The history of architecture
The history of architecture

The history of architecture, presented by the traditional architectural school as an interconnected list of outstanding ensembles or objects, teaches us to see the completeness, immutability of a particular structure as one of its advantages, an obligatory attribute of an architectural masterpiece.

L. Alberti (1404-1472) taught that “the building must be executed in such a way that neither additions nor changes can be made in it without harm to the whole.” Nowadays, these views have changed significantly, the comprehensive mobility of the surrounding reality has led architects to the idea that both urban development objects themselves and our idea of them are dynamic.

Today, a new interpretation of the laws of scale, plasticity, composition is being actively developed, imbued with a sense of multidimensionality, the boundlessness of the spatial world, where the wealth of constantly opening new connections, points of view allows you to see previously hidden aspects of beauty in architecture, changing both geometrically and in time. Projects of metabolites celebrating amorphousness, “self-development” of urban structures likened to biological communities; the persistent imposition on a single space of both large and small structures of different structural systems that do not coincide with either the module, the material, or the orientation of the coordinate grid are just some examples of this trend, which sharply breaks with the traditions of clarity, completeness, even closeness of classical ensembles.
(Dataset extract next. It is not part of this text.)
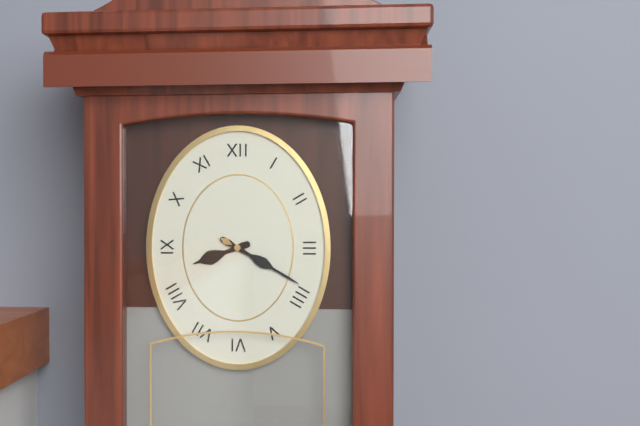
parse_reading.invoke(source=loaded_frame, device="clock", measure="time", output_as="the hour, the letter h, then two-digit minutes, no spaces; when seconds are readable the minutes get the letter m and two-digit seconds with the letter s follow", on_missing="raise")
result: 8h20
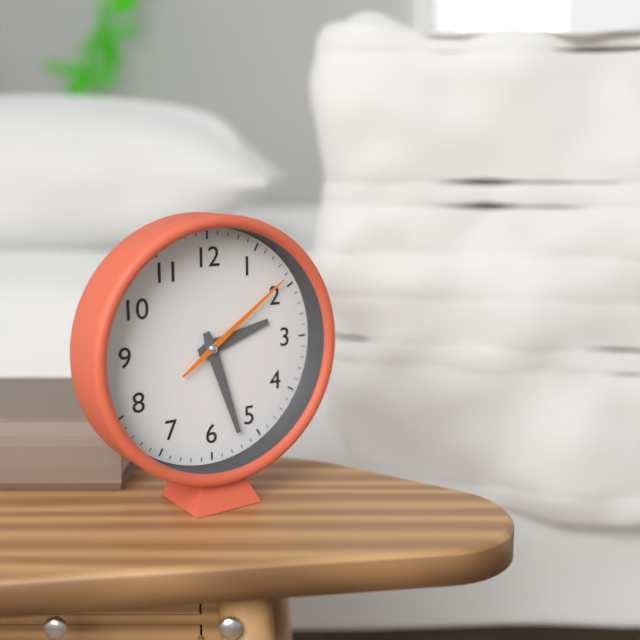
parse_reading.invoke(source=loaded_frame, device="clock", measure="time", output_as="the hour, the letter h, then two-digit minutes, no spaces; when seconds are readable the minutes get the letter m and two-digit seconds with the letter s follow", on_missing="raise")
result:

But these ensembles exist, and the life of the city firmly fits them into deliberately unfinished structures and complexes designed for alterations and promising changes, which today have become a symbol of urban aesthetics. This is how the concept of a unified architectural and spatial environment appeared, in which there is a place for self-sufficient (in the sense inherent in the “classical” interpretation), and for flowing spaces, and for completed objects and those that are specifically designed for ongoing development.

Accordingly, those features of architectural imagery have become clearer, about which M.Ya. Ginzburg wrote that “the unfinished always awakens a fruitful thought about accomplishment, gives living material for creative work. A finished work of art is something exhausted and self-contained: it charms, but it is afraid of blasphemous touches; such is the art of the Hellenes. But what is not finished always excites the thought more with its potential for further development.” From these positions, based on the ability to see unusual aesthetic ideals, new artistic norms behind the understatement, “inconsistency”, and it is necessary to evaluate the pictures of urban life that are formed by the factor of environmental dynamics.

These estimates are contradictory. On the one hand, a person positively considers the need for alteration and agrees to see a special aesthetic interest in the construction picture itself, although he does not want to put up with the inconveniences of this process, especially since it goes on almost continuously. In addition, during the entire period of formation, reconstruction or habitation of urban space, its appearance is flawed – it lacks some important or secondary, but desirable elements for a citizen, but various kinds of miscalculations are especially noticeable, generating a sense of unsettledness, temporality. Another contradiction: welcoming the new in principle, the townspeople are reluctant to part with the familiar, they object to the destruction of aesthetic authorities verified by time. Moreover, they expect to meet these artistic norms, even in a transformed form, in new areas, not to mention the fact that they require the preservation of their spirit in stable and reconstructed spaces.

This is how a very important requirement for a modern city arises for the artistic completeness of the appearance of the urban interior, which assumes the consistency of architectural impressions, scale, integrity of the environment, regardless of whether the object is being built, is settling in or is functioning stably. In other words, each fragment of urban space, “flowing” or classically isolated, at any moment in its history must have the qualities of composition – have a clear architectural idea, a conscious accentuated dominant structure; a minimum of active architectural, artistic and decorative themes that correspond to the imaginative orientation that the space may have, depending on its completeness and the author’s intention.